Easing the Teasing Strategies

Children can use the strategies listed below to feel empowered and reduce feelings of helplessness. When children realize that there are effective strategies they can use in teasing situations, their coping skills are strengthened.

1. Self-Talk
  • Encourage children to think about what they can say or do in a teasing
  • Reminder: Do not react with anger or tears!
  • Questions:
    • "Is the tease or insult true?" Often it is not.
    • "Whose opinion is more important ... the teaser's or mine?".
  • Think about positive qualities or special experiences.
  • A child should say to himself, "Even though I don't like this teasing, I
    can handle it."
2. Ignore
  • No eye contact or verbal response
  • Pretend the teaser is invisible.
  • Practice/role play
  • If possible, walk away and join others.

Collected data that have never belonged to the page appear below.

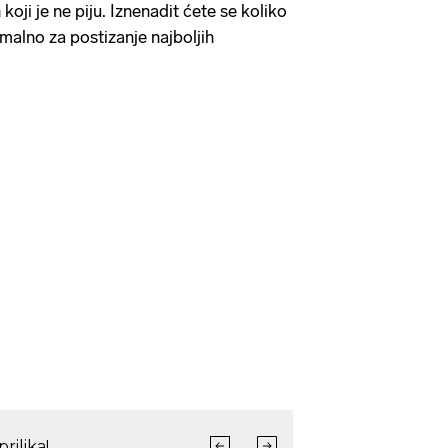
h koji je ne piju. Iznenadit ćete se koliko
malno za postizanje najboljih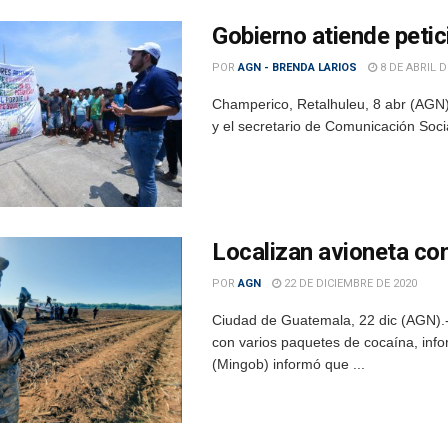
Gobierno atiende peti
POR
AGN - BRENDA LARIOS
8 DE ABRIL D
Champerico, Retalhuleu, 8 abr (AGN)
y el secretario de Comunicación Socia
Localizan avioneta co
POR
AGN
22 DE DICIEMBRE DE 2020
Ciudad de Guatemala, 22 dic (AGN).-
con varios paquetes de cocaína, inf
(Mingob) informó que ...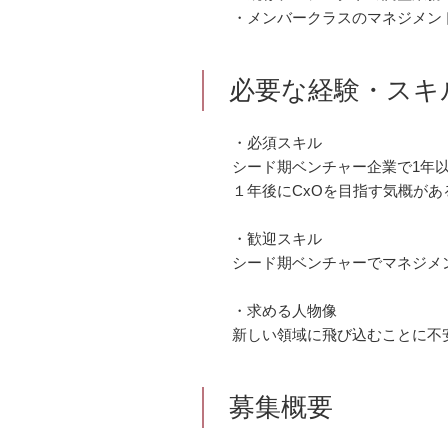
・メンバークラスのマネジメン
必要な経験・スキ
・必須スキル
シード期ベンチャー企業で1年
１年後にCxOを目指す気概があ
・歓迎スキル
シード期ベンチャーでマネジメ
・求める人物像
新しい領域に飛び込むことに不
募集概要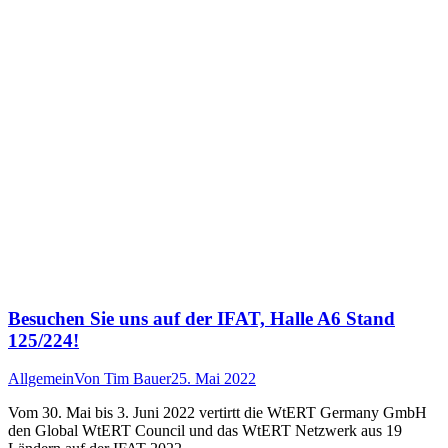
Besuchen Sie uns auf der IFAT, Halle A6 Stand
125/224!
Allgemein
Von
Tim Bauer
25. Mai 2022
Vom 30. Mai bis 3. Juni 2022 vertirtt die WtERT Germany GmbH
den Global WtERT Council und das WtERT Netzwerk aus 19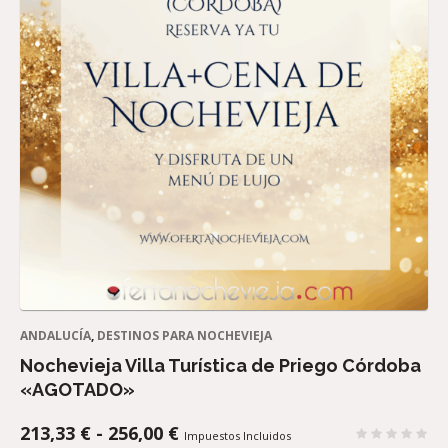
ANDALUCÍA
,
DESTINOS PARA NOCHEVIEJA
Nochevieja Villa Turística de Priego Córdoba
«AGOTADO»
RANGO
213,33
€
-
256,00
€
Impuestos Incluidos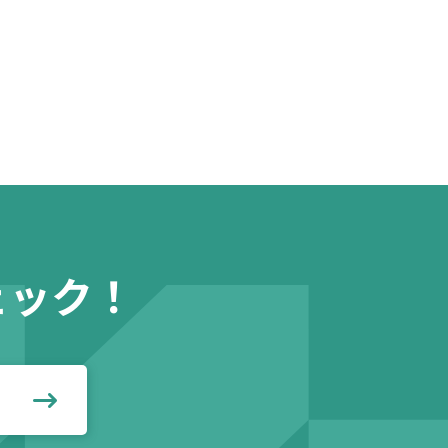
ェック！
見る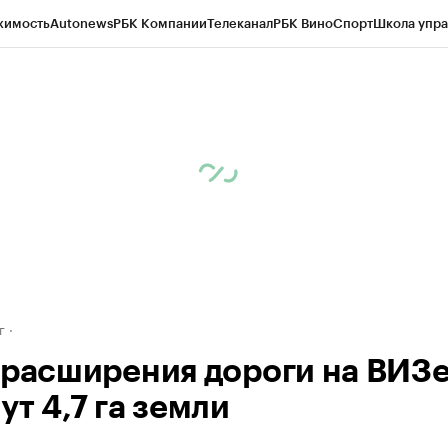
жимость
Autonews
РБК Компании
Телеканал
РБК Вино
Спорт
Школа упра
д
Стиль
Крипто
РБК Бизнес-среда
Дискуссионный клуб
Исследования
К
рагентов
Политика
Экономика
Бизнес
Технологии и медиа
Финансы
Рын
г
 расширения дороги на ВИЗ
т 4,7 га земли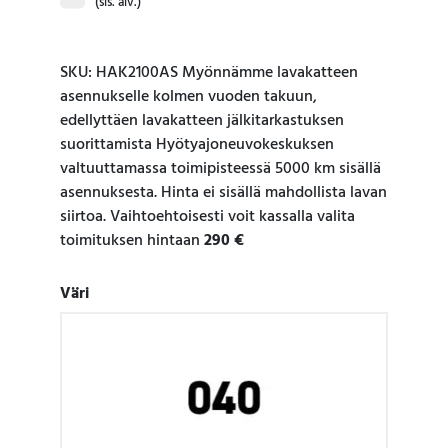
(sis. alv.)
SKU: HAK2100AS Myönnämme lavakatteen
asennukselle kolmen vuoden takuun,
edellyttäen lavakatteen jälkitarkastuksen
suorittamista Hyötyajoneuvokeskuksen
valtuuttamassa toimipisteessä 5000 km sisällä
asennuksesta. Hinta ei sisällä mahdollista lavan
siirtoa. Vaihtoehtoisesti voit kassalla valita
toimituksen hintaan
290 €
Väri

  • May not be effective with chronic teasing.
3. "I" Message
  • "I feel upset when you make fun of my glasses. I would like you to stop.".
  • Effective in more "structured" or supervised situations.

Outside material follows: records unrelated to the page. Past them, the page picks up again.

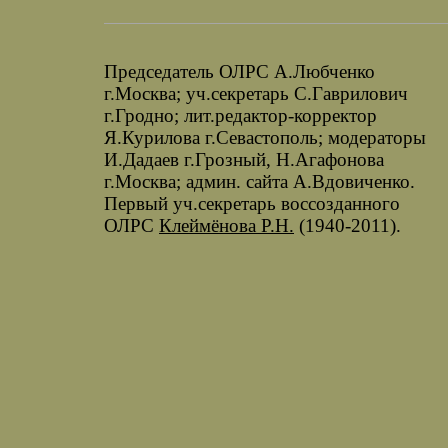
Председатель ОЛРС А.Любченко
г.Москва; уч.секретарь С.Гаврилович
г.Гродно; лит.редактор-корректор
Я.Курилова г.Севастополь; модераторы
И.Дадаев г.Грозный, Н.Агафонова
г.Москва; админ. сайта А.Вдовиченко.
Первый уч.секретарь воссозданного
ОЛРС
Клеймёнова Р.Н.
(1940-2011).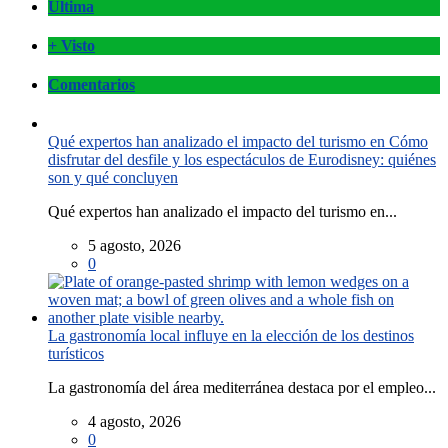
Última
+ Visto
Comentarios
Qué expertos han analizado el impacto del turismo en Cómo
disfrutar del desfile y los espectáculos de Eurodisney: quiénes
son y qué concluyen
Qué expertos han analizado el impacto del turismo en...
5 agosto, 2026
0
La gastronomía local influye en la elección de los destinos
turísticos
La gastronomía del área mediterránea destaca por el empleo...
4 agosto, 2026
0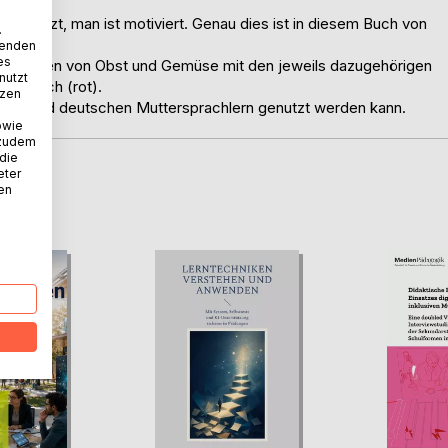
sgesetzt, man ist motiviert. Genau dies ist in diesem Buch von
.
wenden
es
llustrationen von Obst und Gemüse mit den jeweils dazugehörigen
nutzt
 Deutsch (rot).
tzen
lischen und deutschen Muttersprachlern genutzt werden kann.
owie
 zudem
 die
eter
nen
D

  • Effective when communicated to a friend.
  • May not work in unstructured settings because it may lead to more teasing.
  • Make eye contact, speak clearly and politely.
4. Visualization
  • Create a mental picture that the words are "bouncing off."
  • Pretend there is a shield to repel the put-downs and teases.
  • Create own visualization. "I am going to kick the teases down the soccer
5. Reframe
  • Accept the tease as a positive comment rather than a put- down.
  • Take or accept the tease as a compliment.
    • "Thanks for noticing my glasses."
    • "Thanks for your opinion."
6. Agree
  • Agree with the facts: "Yes, I have poor vision."
7. "So?"
  • Conveys the message of "so what?" or "who cares?"
8. Respond to the Teaser with a Compliment
  • "I wish I could see as well as you."
9. Use Humor
  • Laughing or smiling defuses the mean comments.
10. Ask for Help
  • An adult can often intervene very successfully.
  • Tattling vs. Reporting
The Other 3 R's
The effectiveness and success of the other 3 of the Easing the Teasing strategies are generally dependent upon the child feeling comfortable and confident in using them. Comfort and confidence develop from "the other 3 R's": rehearsal, repetition, and review. Just as children have to consistently review math facts and spelling words, they must repeatedly practice these techniques. Frequent discussions and role-plays foster and enhance a child's successful use of the strategies.